Contrairement à Nelson George, cependant, Ian Condry n'a pas la plume facile. Son ouvrage est rédigé sur le ton docte de l'universitaire. Il est gorgé de notes et de références un peu délicates à avaler. Il est alourdi par des tournures du style "maintenant que nous avons vu X, examinons Y". Bref, ceux qui y chercheront un guide fluide des disques et artistes rap qui comptent au Japon resteront sur leur faim. Hip-Hop Japan, aussi, n'est qu'à moitié un livre sur la musique. Il est plutôt un long exposé sur le thème de la globalisation, où le rap japonais prend le rôle d'exemple, où il est un support de démonstration, plutôt que le coeur du sujet.
Le grand projet de Ian Condry est, en se servant de l'exemple du hip-hop nippon, de renvoyer dos-à-dos les deux idées reçues sur les phénomènes de globalisation culturelle : la première, qui prétend que le monde serait en train de s'américaniser ; la seconde, selon laquelle l'homogénéisation culturelle ne serait qu'un voile, masquant l'irréductible altérité de chaque nation. Pour reprendre le cas du rap japonais, celui-ci serait, selon les premiers, la preuve du nivellement culturel provoqué par l'impérialisme américain, et pour les autres, une tocade superficielle et sans valeur, apposée artificiellement aux réalités japonaises.

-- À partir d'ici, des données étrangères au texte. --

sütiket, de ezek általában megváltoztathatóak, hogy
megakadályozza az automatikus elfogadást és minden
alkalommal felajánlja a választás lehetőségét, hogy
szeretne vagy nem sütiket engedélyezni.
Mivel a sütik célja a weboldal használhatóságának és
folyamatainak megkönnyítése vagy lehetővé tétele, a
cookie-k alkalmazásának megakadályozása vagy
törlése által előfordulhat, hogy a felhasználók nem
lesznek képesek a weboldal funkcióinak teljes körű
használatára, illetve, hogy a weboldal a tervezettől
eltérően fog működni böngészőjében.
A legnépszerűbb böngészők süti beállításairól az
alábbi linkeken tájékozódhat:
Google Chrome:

Condry rejette les deux thèses, qu'il juge bêtement essentialistes. Selon lui, toutes deux considèrent à tort les cultures américaine et japonaise comme des corps homogènes, étrangers l'un à l'autre. Elles négligent les dynamiques internes ou externes qui les agitent, et sous-estime leur porosité. Or, l'adhésion des Japonais au rap n'est pas superficielle, elle est souvent profonde, sincère ; sans, pour autant, que le hip-hop américain ne se substitue totalement à la culture nipponne.

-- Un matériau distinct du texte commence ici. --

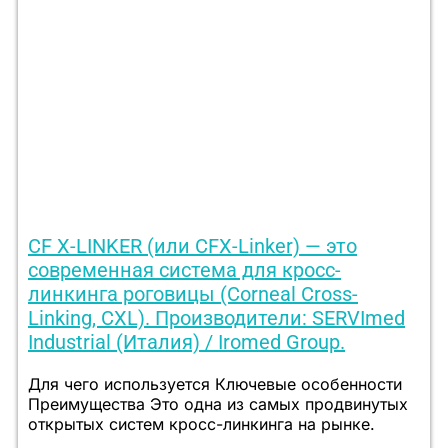
CF X-LINKER (или CFX-Linker) — это
современная система для кросс-
линкинга роговицы (Corneal Cross-
Linking, CXL). Производители: SERVImed
Industrial (Италия) / Iromed Group.
Для чего используется Ключевые особенности
Преимущества Это одна из самых продвинутых
открытых систем кросс-линкинга на рынке.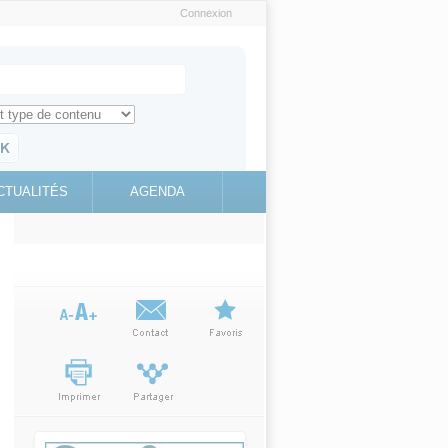
Connexion
e recherche
ch for
ez toute l'information sur le site
education.gouv.fr
CTUALITÉS
AGENDA
(link is
external)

Au contraire, il dialogue avec elle. Il est le choc exogène qui apporte aux Japonais des armes pour évoluer. Condry, par exemple, montre comment le rap a permis de contester le mythe de l'unicité de la nation japonaise, imposé au début du XXème siècle par les nationalistes japonais, et encore très vivace aujourd'hui ; ou comment l'emploi massif de mots anglais dans des textes en japonais, une caractéristique du rap nippon, permet de transgresser une langue très codifiée, d'exprimer des idées qu'elle n'autorisait pas. Les Japonais prennent au hip-hop ce qui fait écho à leur culture et à leurs préoccupations pour en faire une version à leur sauce ; et se tiennent prêt à influencer le reste du monde à leur tour.

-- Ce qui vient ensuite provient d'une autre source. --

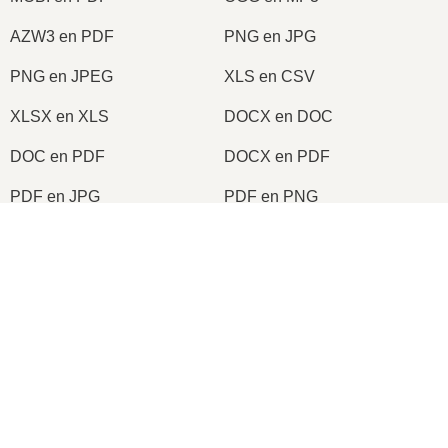
AZW3 en PDF
PNG en JPG
PNG en JPEG
XLS en CSV
XLSX en XLS
DOCX en DOC
DOC en PDF
DOCX en PDF
PDF en JPG
PDF en PNG
TIFF en PDF
PNG en ICO
2026
© onlineconvertfree.com
En savoir plus sur nous
Format de fichier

Cette vision nuancée du phénomène de globalisation est la principale thèse défendue par Condry. Mais elle n'est pas la seule. Une autre, au moins, intéressera davantage les mordus de musique. Elle invite, à partir de l'exemple japonais, à aborder les musiques populaires d'une nouvelle façon. Elle recommande de ne plus étudier le rap à partir de sa seule manifestation matérielle, le disque, le CD, mais plutôt dans ses lieux de sociabilité, ces clubs, les genba, où les rappeurs se produisent et se livrent à des battles. Ainsi, dès lors que l'on étudie ces endroits où se retrouvent tous les acteurs du hip-hop, rappeurs, fans, journalistes, industriels du disque, sont relativisées toutes les critiques habituelles et réductrices sur la société de consommation, trop évidentes, tautologiques, si l'on garde les yeux rivés que sur les produits manufacturés et sur leurs chiffres de vente.
Condry conteste aussi la vieille opposition entre le mainstream et l'underground, que les rappeurs japonais ont eux-mêmes ravivés, dans les années 90, quand les puristes du hip-hop se sont dressés contre les tenants d'un rap festif vendu à l'industrie du disque. L'auteur présente le milieu de la musique, au contraire, comme un long continuum, de l'amateur occasionnel au professionnel multi-platiné, que l'on peut parcourir vers le haut comme vers le bas. Il montre qu'à chaque niveau, chaque acteur doit faire un arbitrage entre les concessions commerciales, et la fidélité au public de base, à ses valeurs, à ses principes ; et qu'un bon équilibre entre les deux est même la condition d'un succès pérenne.
Tout ça, ici, en passionnés de musique, on le savait sans doute déjà. Mais il est bon de le voir démontré par le travail fouillé d'un universitaire. Cela console de n'avoir pas encore, avec Hip-Hop Japan, une revue complète de cette scène rap spécifique venue d'Extrême-Orient, parmi les plus foisonnantes du monde.